The more dangerous summer has become, the more magical the perfect summer day feels.  For all the advances we've made as a species, we've managed to make the weather one of our existential threats, just like in the old days.   So, when "the perfect summer day" that is neither too humid, or too windy, or does not contain the threat of an urban forest fire arrives, I've been trying my best to embrace the "be here now"ness of it all: Skin warming and cooling through tree-dappled sunlight, sounds of birds and insects muffled by full foliage, bright and deep greens contrasting with houses, bodies of water, winding roads.  Not surprisingly, my effort to experience summer's viscera is my mainline for nostalgia.  

My parents sent me to 8 week summer camps starting when I was about eight or nine years old.  I never, ever wanted to go, and I spent the first 4 weeks hoping they would let me come home with them on visiting day.  Inevitably, the tides turned, friendships bloomed, archery improved, and by the last day, I was climbing into the backseat of our station wagon in full-bloom grief: tears, heartbreak, the works.   

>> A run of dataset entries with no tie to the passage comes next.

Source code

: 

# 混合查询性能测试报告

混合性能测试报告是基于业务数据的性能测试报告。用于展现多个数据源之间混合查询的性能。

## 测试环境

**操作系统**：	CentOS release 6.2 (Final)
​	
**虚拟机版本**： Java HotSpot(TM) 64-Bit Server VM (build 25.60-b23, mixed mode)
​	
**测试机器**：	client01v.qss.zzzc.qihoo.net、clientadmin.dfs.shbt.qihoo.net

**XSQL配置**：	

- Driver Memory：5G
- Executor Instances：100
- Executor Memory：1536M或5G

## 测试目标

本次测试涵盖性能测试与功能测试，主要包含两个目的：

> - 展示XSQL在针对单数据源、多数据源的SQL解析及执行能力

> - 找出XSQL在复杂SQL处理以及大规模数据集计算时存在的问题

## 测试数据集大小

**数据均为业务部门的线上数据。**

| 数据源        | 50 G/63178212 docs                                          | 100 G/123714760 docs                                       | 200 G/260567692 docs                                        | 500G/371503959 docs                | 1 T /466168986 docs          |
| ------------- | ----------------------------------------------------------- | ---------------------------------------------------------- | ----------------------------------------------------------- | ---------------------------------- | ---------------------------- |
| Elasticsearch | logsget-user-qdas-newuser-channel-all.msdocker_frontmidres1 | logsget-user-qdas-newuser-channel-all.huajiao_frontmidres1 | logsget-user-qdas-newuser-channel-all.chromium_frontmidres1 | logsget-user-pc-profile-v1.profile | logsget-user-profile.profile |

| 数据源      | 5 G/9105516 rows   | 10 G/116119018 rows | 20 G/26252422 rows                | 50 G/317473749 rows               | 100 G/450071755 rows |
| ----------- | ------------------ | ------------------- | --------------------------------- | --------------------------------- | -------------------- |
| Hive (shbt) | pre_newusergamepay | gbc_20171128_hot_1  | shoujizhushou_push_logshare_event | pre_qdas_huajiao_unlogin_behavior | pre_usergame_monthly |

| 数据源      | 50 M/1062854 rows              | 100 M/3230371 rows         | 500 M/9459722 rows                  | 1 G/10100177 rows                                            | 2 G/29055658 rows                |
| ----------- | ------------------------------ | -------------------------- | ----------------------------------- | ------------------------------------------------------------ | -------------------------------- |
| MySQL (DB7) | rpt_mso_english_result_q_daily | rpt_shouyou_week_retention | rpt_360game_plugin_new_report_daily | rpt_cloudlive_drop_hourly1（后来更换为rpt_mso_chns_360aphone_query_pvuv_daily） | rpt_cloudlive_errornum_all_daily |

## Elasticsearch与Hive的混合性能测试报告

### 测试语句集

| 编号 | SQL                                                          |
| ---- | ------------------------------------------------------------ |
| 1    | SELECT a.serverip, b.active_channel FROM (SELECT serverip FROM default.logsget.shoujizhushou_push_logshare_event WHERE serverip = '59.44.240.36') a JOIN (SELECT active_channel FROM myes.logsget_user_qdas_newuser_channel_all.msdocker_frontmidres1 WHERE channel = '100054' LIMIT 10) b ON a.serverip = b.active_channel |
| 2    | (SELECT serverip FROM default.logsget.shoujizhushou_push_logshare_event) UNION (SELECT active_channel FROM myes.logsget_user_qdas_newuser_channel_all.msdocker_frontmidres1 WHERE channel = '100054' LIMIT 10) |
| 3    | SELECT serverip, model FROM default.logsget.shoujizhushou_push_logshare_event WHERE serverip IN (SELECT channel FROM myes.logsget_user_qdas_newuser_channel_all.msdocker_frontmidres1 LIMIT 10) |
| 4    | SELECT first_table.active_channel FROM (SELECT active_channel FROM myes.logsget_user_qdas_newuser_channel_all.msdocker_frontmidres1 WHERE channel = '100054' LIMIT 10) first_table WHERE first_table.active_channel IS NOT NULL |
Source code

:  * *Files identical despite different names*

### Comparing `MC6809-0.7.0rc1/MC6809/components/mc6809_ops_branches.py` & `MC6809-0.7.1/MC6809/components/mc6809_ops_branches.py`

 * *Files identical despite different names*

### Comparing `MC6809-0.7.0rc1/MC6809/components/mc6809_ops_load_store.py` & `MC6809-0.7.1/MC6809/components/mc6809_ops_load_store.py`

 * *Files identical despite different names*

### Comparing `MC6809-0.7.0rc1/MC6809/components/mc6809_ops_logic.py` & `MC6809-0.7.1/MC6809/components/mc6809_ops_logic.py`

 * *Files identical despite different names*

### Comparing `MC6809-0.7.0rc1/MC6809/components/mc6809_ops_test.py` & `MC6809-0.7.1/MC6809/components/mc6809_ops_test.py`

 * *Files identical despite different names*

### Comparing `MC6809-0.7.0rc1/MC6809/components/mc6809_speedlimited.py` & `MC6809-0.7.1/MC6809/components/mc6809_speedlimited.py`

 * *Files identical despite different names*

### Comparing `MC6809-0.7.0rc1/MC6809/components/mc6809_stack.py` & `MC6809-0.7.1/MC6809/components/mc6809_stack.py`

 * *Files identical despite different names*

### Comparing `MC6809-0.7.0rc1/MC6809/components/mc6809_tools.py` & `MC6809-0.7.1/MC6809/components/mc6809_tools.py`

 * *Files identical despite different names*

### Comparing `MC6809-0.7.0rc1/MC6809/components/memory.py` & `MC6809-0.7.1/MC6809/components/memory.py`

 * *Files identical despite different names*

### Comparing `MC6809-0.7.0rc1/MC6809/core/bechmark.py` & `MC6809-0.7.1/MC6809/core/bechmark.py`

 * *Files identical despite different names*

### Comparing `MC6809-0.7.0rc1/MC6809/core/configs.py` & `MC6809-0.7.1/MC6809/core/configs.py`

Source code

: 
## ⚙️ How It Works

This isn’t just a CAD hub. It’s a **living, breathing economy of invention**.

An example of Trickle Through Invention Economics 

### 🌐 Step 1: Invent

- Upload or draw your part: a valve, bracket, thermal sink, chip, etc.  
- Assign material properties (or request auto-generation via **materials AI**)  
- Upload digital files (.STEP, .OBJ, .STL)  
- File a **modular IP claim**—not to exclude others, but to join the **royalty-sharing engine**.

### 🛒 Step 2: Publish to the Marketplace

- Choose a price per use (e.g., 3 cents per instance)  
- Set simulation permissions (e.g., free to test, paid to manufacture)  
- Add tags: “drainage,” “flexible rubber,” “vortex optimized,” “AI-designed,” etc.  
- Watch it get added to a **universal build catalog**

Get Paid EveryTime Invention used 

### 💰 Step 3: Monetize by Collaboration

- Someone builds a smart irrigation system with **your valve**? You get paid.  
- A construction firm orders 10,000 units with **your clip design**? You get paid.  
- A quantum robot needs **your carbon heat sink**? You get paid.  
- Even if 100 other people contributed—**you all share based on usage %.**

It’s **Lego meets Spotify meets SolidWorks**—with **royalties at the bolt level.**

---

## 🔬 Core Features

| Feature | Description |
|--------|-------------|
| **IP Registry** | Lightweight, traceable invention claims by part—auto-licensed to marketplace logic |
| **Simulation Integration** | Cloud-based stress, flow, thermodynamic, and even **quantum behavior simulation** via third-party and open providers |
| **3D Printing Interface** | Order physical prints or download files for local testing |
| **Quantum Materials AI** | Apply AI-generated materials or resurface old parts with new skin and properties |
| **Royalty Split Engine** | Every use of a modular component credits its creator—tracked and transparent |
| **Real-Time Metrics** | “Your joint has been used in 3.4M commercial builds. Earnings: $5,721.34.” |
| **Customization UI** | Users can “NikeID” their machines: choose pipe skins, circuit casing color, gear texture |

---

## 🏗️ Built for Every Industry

But then, I would walk into my house, for the first time in 8 weeks.  I would step into a bedroom that would not be this clean again for another year.  There were always fresh, new socks and underwear in the drawers, maybe a couple new books next to my bed.  The windows would be open and the sounds and smells of summer were part of the room, too.  Maybe crying for the duration of the 3 hour ride home sealed the experience and set the scene for rebirth; being emotionally eviscerated and made whole again by some new underwear.  

An opened window on an 80 degree day can make me feel like a 10 year old returning and becoming new again.  So can a tuna salad sandwich on toasted bread with iceberg lettuce. A cold barbequed chicken leg eaten in front of an opened refrigerator.  A root beer popsicle, my least favorite but the last one in the box.  A fat steamer clam baptized in broth, then anointed in butter.  Warm lobster juice from a spiny leg, dripping down past my chin, into my neck.  A steaming pile of broccoli from the garden, garnished with a tiny steamed worm that hung on until the very end.  Mom's cocoa roll with whipped cream and berries.  Strawberry sherbet.  

My childhood was not a painless paradise.  But damned if the perfect summer day does its best to fool me that it was.